» **Data to examine**
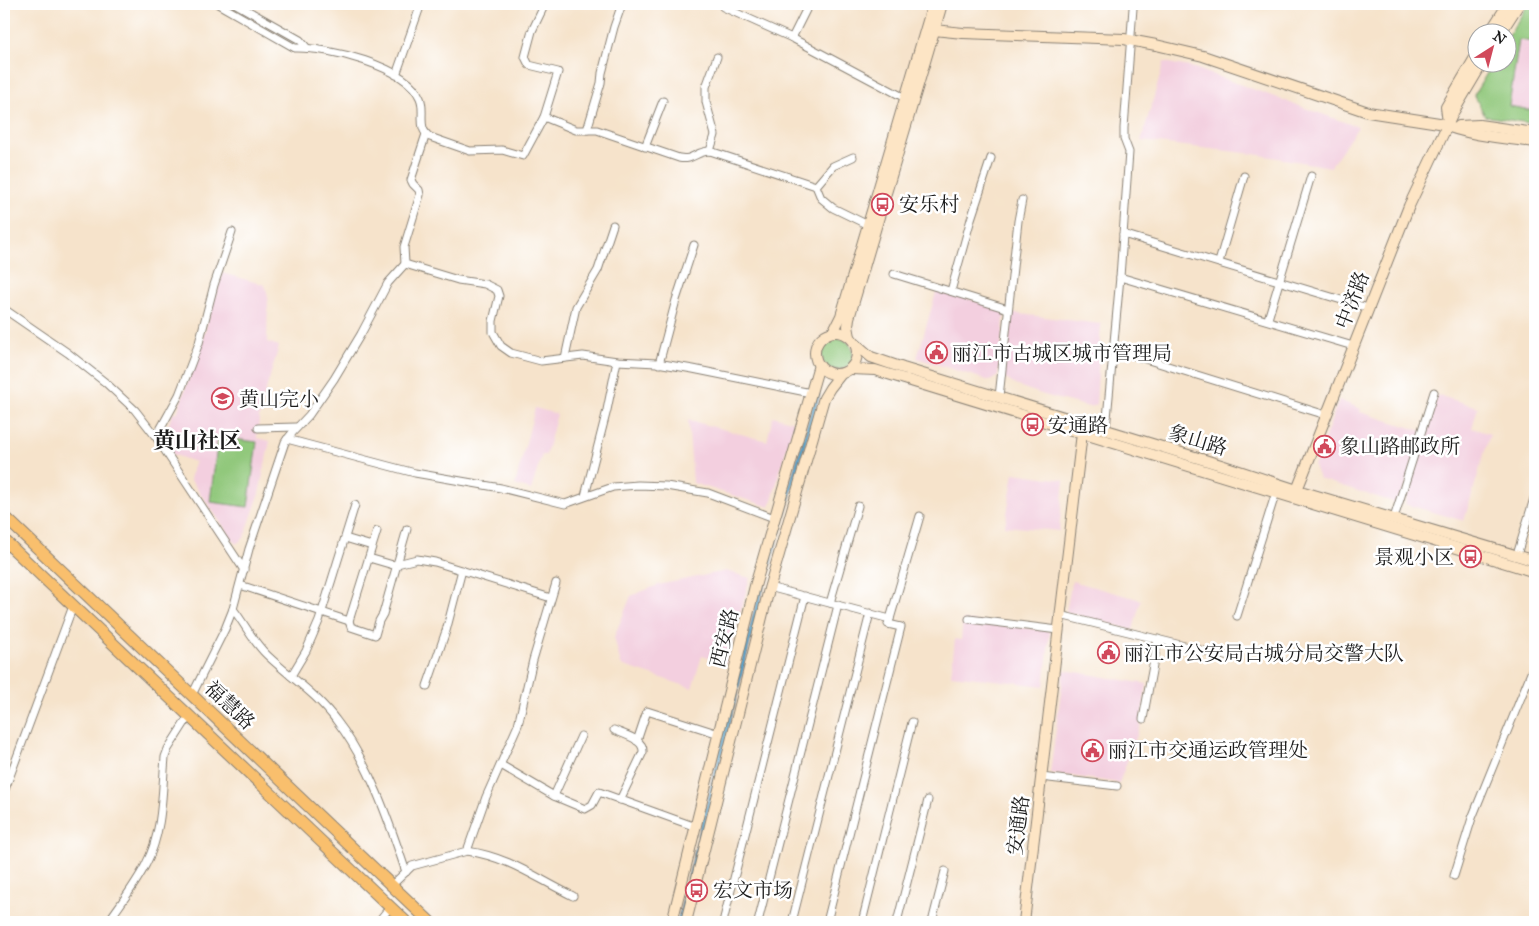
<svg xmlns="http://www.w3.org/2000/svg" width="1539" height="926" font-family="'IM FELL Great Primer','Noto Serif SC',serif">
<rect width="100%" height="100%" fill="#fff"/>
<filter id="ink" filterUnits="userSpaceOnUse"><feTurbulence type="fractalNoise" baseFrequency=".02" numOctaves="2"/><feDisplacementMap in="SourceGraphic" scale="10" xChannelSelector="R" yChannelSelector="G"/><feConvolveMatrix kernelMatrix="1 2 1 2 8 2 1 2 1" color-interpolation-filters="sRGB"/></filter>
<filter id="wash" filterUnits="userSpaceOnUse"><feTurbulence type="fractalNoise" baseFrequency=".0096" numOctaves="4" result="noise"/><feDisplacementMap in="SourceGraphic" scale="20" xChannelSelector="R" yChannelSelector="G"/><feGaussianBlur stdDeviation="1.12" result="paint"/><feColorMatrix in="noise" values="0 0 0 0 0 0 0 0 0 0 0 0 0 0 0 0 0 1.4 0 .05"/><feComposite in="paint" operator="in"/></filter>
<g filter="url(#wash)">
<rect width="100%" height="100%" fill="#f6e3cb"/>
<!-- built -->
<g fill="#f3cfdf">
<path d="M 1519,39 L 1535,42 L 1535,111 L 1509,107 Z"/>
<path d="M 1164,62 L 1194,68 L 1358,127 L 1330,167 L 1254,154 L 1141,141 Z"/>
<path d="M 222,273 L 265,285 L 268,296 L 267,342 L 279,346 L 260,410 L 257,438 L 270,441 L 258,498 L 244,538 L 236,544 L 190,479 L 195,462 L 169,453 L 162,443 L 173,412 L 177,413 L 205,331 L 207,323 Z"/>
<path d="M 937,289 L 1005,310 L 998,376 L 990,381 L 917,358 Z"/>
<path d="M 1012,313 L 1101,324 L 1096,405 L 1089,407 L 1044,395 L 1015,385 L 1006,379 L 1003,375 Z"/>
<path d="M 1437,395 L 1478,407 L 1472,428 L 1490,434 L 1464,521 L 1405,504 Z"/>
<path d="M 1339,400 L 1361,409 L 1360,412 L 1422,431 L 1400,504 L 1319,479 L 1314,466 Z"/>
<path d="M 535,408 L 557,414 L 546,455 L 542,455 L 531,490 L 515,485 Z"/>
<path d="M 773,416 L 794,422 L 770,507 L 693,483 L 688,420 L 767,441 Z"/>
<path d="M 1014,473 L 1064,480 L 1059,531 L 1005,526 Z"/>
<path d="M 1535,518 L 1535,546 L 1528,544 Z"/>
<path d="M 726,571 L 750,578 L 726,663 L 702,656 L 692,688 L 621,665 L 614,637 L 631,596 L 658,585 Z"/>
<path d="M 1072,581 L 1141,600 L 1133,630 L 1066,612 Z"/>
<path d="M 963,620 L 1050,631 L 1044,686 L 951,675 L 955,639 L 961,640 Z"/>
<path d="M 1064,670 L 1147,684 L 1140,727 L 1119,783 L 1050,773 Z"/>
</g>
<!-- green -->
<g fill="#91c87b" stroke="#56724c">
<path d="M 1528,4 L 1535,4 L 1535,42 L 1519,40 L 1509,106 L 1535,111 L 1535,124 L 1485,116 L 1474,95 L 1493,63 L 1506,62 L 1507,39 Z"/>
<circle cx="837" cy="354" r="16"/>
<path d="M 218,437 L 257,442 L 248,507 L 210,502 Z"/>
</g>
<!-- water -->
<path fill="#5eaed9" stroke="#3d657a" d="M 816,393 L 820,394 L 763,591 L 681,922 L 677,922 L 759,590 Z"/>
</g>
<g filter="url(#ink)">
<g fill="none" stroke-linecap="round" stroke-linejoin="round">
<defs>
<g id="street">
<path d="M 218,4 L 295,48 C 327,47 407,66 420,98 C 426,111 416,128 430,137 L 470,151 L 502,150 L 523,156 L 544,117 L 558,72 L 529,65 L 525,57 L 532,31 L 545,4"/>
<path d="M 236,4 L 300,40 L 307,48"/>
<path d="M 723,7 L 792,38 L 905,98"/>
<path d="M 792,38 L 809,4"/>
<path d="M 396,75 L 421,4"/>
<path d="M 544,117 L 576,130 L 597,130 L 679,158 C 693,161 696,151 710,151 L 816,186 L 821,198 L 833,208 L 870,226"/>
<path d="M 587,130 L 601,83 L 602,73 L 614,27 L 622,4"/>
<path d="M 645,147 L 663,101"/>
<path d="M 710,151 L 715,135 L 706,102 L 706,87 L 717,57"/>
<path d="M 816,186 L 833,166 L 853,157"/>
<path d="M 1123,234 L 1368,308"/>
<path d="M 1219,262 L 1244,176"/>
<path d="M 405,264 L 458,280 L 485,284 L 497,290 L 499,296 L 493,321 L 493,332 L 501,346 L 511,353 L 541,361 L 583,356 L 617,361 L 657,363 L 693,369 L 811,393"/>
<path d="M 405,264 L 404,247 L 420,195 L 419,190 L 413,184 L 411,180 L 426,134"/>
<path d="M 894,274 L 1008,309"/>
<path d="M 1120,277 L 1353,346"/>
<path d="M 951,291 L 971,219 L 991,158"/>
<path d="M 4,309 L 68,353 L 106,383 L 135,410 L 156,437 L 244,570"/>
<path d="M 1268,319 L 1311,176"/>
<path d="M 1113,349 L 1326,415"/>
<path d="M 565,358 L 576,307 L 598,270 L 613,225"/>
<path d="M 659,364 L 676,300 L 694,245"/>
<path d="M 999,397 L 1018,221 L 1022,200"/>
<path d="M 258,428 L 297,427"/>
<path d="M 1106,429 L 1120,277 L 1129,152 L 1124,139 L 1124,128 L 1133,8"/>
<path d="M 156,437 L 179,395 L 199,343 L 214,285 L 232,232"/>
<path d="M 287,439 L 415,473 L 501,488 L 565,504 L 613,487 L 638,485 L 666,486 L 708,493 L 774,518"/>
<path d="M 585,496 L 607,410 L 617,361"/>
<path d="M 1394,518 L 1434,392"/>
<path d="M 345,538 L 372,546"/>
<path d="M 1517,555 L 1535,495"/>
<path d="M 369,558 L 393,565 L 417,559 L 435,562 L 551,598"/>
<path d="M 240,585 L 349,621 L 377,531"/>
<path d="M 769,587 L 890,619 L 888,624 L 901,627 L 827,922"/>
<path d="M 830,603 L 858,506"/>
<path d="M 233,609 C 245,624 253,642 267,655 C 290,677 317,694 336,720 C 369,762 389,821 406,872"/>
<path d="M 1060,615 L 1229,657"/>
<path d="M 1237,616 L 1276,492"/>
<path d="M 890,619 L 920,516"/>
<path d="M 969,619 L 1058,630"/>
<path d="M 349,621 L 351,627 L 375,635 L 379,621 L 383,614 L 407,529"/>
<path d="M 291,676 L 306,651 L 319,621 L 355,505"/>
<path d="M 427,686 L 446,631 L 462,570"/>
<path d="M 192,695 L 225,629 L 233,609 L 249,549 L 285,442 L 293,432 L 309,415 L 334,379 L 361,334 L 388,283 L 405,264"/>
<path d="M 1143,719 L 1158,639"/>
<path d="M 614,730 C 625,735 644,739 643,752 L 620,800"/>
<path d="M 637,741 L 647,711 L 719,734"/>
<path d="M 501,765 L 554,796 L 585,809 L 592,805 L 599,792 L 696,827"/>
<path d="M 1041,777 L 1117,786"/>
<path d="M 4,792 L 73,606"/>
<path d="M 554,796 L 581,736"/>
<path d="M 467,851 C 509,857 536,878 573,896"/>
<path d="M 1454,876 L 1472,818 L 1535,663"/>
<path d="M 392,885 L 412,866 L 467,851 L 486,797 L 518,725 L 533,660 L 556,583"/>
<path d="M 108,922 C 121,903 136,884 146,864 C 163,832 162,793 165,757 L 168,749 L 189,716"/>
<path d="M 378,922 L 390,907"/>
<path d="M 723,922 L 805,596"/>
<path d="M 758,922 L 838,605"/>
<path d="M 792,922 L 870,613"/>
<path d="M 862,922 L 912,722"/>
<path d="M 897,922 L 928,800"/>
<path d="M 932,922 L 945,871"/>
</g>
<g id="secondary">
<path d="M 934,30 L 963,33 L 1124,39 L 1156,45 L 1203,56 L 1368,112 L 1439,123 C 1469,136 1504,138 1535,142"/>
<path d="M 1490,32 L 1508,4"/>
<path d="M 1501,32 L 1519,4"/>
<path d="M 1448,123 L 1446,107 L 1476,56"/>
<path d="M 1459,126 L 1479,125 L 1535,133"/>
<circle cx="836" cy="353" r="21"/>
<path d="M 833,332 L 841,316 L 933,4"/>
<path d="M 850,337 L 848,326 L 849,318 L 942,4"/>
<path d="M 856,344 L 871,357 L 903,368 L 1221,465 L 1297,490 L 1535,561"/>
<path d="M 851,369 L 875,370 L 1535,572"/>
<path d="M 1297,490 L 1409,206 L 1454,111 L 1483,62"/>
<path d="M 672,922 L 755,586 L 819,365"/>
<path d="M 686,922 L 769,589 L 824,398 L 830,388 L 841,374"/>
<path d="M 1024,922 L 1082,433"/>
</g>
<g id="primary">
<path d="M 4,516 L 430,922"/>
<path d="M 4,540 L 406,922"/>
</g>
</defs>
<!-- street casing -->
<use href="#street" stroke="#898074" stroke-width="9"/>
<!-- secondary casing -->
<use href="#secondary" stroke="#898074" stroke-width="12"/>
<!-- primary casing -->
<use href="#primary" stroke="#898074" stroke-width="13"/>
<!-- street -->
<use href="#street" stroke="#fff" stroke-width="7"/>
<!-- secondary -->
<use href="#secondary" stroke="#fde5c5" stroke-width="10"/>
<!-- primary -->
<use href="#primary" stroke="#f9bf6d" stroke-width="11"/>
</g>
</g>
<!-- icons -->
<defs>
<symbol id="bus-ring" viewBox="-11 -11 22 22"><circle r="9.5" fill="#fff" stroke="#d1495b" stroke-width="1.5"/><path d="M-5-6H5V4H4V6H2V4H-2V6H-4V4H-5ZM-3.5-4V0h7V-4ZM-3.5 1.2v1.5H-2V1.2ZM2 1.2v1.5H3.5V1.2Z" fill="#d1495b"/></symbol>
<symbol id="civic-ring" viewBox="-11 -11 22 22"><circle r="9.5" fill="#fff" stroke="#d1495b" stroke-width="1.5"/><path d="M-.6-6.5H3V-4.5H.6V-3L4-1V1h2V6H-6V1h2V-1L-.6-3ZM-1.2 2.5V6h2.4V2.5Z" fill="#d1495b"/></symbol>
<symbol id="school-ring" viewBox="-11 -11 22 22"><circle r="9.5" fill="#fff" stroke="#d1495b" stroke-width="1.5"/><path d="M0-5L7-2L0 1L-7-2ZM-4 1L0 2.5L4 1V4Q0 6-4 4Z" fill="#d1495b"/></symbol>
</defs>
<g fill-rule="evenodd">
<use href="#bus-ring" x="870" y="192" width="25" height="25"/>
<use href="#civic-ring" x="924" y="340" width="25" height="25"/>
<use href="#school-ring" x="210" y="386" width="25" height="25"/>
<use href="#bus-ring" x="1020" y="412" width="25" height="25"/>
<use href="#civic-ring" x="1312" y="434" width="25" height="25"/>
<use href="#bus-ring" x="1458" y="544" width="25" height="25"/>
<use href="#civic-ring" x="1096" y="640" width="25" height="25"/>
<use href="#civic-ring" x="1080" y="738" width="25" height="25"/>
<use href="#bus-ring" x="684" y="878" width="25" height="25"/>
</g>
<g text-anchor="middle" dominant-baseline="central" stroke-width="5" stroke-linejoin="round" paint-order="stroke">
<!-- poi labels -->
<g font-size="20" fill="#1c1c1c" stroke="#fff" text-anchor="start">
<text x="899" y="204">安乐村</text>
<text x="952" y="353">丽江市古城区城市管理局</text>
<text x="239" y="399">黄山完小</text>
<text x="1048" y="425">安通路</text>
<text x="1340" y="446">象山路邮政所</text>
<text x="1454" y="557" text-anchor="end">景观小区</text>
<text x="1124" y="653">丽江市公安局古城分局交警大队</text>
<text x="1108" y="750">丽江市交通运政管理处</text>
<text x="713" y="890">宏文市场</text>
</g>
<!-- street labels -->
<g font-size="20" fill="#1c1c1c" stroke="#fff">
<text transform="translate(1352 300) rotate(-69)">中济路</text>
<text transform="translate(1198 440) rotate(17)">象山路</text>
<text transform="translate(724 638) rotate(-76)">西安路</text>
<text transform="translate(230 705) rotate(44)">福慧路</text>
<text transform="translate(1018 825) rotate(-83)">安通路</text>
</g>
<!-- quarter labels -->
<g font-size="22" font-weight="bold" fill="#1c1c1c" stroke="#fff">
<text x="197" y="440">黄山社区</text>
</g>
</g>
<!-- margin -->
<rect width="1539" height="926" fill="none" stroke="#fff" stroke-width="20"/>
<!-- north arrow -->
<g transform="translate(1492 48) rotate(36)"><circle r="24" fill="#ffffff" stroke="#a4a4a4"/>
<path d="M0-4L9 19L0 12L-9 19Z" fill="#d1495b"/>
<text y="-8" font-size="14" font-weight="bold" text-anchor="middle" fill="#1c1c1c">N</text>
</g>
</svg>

==

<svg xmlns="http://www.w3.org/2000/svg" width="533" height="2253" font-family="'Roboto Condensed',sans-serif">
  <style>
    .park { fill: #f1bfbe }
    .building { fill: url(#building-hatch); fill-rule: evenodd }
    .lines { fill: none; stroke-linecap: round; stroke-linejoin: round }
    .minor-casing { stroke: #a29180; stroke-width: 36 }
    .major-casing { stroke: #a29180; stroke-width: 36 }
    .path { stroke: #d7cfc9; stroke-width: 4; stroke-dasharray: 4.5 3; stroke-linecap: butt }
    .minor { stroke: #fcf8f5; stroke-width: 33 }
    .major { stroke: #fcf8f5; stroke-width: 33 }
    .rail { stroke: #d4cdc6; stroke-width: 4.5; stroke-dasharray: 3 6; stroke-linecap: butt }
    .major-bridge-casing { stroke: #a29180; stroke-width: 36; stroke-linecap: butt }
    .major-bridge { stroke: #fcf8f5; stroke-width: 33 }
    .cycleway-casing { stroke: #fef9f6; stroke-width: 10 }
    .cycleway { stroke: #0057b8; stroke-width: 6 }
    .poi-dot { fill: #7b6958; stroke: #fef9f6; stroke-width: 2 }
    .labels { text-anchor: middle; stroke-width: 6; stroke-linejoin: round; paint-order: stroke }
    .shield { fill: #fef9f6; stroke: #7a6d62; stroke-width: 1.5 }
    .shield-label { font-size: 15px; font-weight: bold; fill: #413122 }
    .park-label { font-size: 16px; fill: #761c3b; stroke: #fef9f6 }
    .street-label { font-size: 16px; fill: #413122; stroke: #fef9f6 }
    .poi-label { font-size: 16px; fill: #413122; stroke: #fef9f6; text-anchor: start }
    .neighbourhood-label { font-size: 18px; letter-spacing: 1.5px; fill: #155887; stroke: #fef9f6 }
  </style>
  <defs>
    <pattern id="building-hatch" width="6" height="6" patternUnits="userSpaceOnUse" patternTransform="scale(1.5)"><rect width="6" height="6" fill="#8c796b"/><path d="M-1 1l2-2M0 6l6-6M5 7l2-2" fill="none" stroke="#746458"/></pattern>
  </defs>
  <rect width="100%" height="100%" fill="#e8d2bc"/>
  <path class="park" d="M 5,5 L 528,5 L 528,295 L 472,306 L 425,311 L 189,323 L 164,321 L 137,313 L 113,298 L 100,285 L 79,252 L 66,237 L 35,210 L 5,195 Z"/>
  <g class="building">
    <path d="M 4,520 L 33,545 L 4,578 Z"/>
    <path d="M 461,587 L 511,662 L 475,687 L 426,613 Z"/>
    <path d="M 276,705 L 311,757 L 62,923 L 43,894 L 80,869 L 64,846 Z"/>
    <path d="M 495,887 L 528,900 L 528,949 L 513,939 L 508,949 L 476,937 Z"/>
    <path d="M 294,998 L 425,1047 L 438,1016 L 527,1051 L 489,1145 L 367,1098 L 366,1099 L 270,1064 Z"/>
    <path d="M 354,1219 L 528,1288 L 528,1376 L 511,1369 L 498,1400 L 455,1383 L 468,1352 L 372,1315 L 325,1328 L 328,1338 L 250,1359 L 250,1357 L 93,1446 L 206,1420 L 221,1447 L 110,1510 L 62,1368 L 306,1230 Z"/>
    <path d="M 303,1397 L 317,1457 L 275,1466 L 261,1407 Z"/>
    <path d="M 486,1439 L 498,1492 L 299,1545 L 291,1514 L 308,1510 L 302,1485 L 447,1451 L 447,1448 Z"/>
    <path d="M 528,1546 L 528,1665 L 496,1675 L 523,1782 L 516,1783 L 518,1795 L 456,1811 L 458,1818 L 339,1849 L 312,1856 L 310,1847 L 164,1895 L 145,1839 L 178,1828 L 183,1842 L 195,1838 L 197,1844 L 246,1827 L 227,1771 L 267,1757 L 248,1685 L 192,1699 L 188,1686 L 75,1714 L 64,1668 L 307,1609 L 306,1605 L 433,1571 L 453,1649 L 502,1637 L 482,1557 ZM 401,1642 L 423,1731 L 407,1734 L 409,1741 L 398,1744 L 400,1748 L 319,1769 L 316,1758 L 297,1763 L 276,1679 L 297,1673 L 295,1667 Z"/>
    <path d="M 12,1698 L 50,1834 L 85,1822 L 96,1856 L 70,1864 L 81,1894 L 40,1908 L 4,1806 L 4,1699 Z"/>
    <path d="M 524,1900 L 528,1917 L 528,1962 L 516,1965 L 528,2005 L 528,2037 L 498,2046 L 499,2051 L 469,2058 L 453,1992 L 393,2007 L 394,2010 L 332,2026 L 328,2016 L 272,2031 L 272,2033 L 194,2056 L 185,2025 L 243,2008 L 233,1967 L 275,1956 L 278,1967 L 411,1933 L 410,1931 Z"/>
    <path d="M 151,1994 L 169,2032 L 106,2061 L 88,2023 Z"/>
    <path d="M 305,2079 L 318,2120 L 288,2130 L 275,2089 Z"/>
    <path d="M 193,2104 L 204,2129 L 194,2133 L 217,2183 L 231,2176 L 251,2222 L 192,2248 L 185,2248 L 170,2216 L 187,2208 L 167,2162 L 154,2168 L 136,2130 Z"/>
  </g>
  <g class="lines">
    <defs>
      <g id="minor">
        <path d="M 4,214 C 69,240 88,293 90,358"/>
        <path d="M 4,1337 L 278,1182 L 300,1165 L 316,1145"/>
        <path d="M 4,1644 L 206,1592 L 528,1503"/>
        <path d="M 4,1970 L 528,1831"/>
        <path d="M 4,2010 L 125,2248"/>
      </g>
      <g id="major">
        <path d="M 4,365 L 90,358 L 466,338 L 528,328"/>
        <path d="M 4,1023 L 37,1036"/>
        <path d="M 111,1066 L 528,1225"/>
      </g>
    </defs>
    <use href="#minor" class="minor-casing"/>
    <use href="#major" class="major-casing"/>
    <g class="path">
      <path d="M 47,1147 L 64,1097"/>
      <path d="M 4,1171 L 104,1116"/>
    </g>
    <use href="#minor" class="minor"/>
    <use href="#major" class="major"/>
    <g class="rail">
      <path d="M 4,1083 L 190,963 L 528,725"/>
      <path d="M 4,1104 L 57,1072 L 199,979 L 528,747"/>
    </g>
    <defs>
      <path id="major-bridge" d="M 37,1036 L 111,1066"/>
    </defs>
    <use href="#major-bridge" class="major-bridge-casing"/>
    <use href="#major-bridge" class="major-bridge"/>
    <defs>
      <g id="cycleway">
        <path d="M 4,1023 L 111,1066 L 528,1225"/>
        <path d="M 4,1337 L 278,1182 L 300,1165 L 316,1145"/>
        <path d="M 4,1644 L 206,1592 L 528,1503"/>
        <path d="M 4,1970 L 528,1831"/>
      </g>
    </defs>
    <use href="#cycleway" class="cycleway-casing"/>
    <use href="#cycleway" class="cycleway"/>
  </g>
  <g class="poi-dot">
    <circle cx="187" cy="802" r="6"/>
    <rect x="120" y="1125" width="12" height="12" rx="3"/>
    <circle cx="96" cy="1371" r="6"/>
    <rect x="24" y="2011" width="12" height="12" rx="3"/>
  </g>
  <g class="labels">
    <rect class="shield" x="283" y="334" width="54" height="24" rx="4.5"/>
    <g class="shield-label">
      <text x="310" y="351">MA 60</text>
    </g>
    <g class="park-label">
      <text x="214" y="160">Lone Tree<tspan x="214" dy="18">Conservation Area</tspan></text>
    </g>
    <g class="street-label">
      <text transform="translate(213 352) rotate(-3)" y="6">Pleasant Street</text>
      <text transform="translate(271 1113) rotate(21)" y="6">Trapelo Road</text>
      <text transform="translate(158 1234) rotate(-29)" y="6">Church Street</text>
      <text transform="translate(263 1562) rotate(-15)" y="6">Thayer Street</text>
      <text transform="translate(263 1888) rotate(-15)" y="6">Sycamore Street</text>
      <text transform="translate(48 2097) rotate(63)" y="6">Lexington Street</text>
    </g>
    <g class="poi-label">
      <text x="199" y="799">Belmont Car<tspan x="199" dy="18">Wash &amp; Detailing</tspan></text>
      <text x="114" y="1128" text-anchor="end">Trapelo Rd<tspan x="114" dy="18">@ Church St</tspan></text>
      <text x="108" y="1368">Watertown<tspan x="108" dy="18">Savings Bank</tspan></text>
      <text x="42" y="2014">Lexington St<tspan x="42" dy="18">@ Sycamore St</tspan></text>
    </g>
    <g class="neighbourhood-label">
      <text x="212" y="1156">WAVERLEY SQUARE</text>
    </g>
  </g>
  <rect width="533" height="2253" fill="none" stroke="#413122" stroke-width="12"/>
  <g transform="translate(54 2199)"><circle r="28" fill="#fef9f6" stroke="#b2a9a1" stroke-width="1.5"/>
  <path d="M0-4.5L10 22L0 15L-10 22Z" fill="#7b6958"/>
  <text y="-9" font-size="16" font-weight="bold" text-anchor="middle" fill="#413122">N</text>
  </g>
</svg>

» **Work request**
Copy out each line in the listing that has the word "feDisplacementMap".

» **Answer space**
<filter id="ink" filterUnits="userSpaceOnUse"><feTurbulence type="fractalNoise" baseFrequency=".02" numOctaves="2"/><feDisplacementMap in="SourceGraphic" scale="10" xChannelSelector="R" yChannelSelector="G"/><feConvolveMatrix kernelMatrix="1 2 1 2 8 2 1 2 1" color-interpolation-filters="sRGB"/></filter>
<filter id="wash" filterUnits="userSpaceOnUse"><feTurbulence type="fractalNoise" baseFrequency=".0096" numOctaves="4" result="noise"/><feDisplacementMap in="SourceGraphic" scale="20" xChannelSelector="R" yChannelSelector="G"/><feGaussianBlur stdDeviation="1.12" result="paint"/><feColorMatrix in="noise" values="0 0 0 0 0 0 0 0 0 0 0 0 0 0 0 0 0 1.4 0 .05"/><feComposite in="paint" operator="in"/></filter>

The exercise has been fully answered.